Quiz 3: Memes as Organic Information
1. According to Richard Dawkins, ideas contain some of the properties of biological organisms. Some of these ideas include evolution, growth, communication, replication, and adaptation. In other words, an idea or meme can “take on a life of its own” once it had been created, and can change as it is transmitted from person to person. I believe this is a very cool way of viewing memes, especially given the increased communication provided by the internet. When ideas are constantly transmitted between so many people, change occurs quickly and noticeably, emphasizing the “organic” traits described by Dawkins. On sites where memes are regularly distributed and used to exchange information, it is obvious how an unassuming picture can be posted, turned into a meme with distinct unwritten rules, and seen by thousands of people, all in a matter of hours. For example, on reddit.com today, this image was posted 12 hours ago: http://i.imgur.com/r0LaiUh.jpg. Then 8 hours ago, the image was transformed into a meme and posted: http://www.quickmeme.com/meme/3tb05z/. Then 6 hours ago came this one: http://i.imgur.com/gnPNwGa.jpg. This is a perfect example of Richard Dawkin’s ideas on memes in human society. An idea is created, and then shared. It evolves into a meme format, adapting to its online environment, and shared again. This one image creates spin-off memes that follow the same unwritten rules as the first, the picture of the “sarcastic dog” with a dog-related pun matching the unenthused facial expression of the husky. By thinking of ideas and memes in this way, the transformation of ideas can be specifically broken-apart and studied.
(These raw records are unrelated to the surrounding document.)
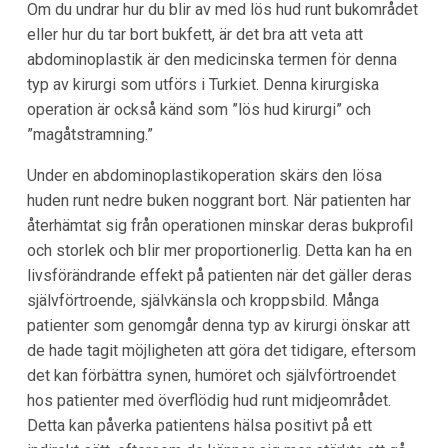
Om du undrar hur du blir av med lös hud runt bukområdet
eller hur du tar bort bukfett, är det bra att veta att
abdominoplastik är den medicinska termen för denna
typ av kirurgi som utförs i Turkiet. Denna kirurgiska
operation är också känd som ”lös hud kirurgi” och
”magåtstramning.”
Under en abdominoplastikoperation skärs den lösa
huden runt nedre buken noggrant bort. När patienten har
återhämtat sig från operationen minskar deras bukprofil
och storlek och blir mer proportionerlig. Detta kan ha en
livsförändrande effekt på patienten när det gäller deras
självförtroende, självkänsla och kroppsbild. Många
patienter som genomgår denna typ av kirurgi önskar att
de hade tagit möjligheten att göra det tidigare, eftersom
det kan förbättra synen, humöret och självförtroendet
hos patienter med överflödig hud runt midjeområdet.
Detta kan påverka patientens hälsa positivt på ett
2. This quote is taken from the very end of the Gleick’s article, and is used in a discussion about the existence of ideas outside of the mind, in a sort of “infosphere”. James argues that ideas have existence within themselves, and humans are simply the only ones who can see and interact with these ideas. He also shows that we cannot control the spread and evolution of ideas, even within out own mind. Our mind is just a vessel to contain and sustain ideas, which act as a sort of parasite inside of us. If you hear a song on the radio, it becomes part of you, residing inside your head. You may not like the song, you may want to forget you ever heard it, but this is outside your power. Once an idea has taken root, it cannot be destroyed easily, and when you least expect or desire its attention, that song you once heard on the radio may come back to the forefront of your consciousness. In this way, it is easy to see what Gleick means by a master/slave dynamic, and how we really can’t control how ideas spread and change.
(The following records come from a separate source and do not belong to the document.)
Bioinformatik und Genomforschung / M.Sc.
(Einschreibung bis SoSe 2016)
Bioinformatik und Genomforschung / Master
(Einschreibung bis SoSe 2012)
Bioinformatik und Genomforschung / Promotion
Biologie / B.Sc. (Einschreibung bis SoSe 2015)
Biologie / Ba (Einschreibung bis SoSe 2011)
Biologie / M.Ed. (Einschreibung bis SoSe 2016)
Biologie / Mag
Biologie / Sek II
3. The “Actual Advice Mallard” and “Malicious Advice Mallard” are two example of famous internet memes. “Actual Advice Mallard” was first, and it is a picture of a green mallard that is used to convey good advice to people who read the meme, such as the USB tape example on the quiz page. “Malicious Advice Mallard” on the other hand, is a meme that was created soon after “Actual Advice Mallard” first presented itself, and is the same mallard picture colored red, which gives horrible advice such as microwaving your pet. This meme is a another great example of how the concepts discussed in Gleick are relevant to information in today’s society. Similarly to the husky example in 1, the meme was first thought-up and spread through the internet in meme form. This shows adaptation of the meme to its environment (the internet). From there, another person saw the meme and thought of a sarcastic parody that could be created with “Malicious Advice Mallard.” This is an example of idea evolution. The “Malicious Advice Mallard” only makes sense if you know about and understand “Actual Advice Mallard,” which only makes sense if you understand the workings of internet memes. These ideas have parents and children and grow and spread just like the organisms discussed by Dawkins.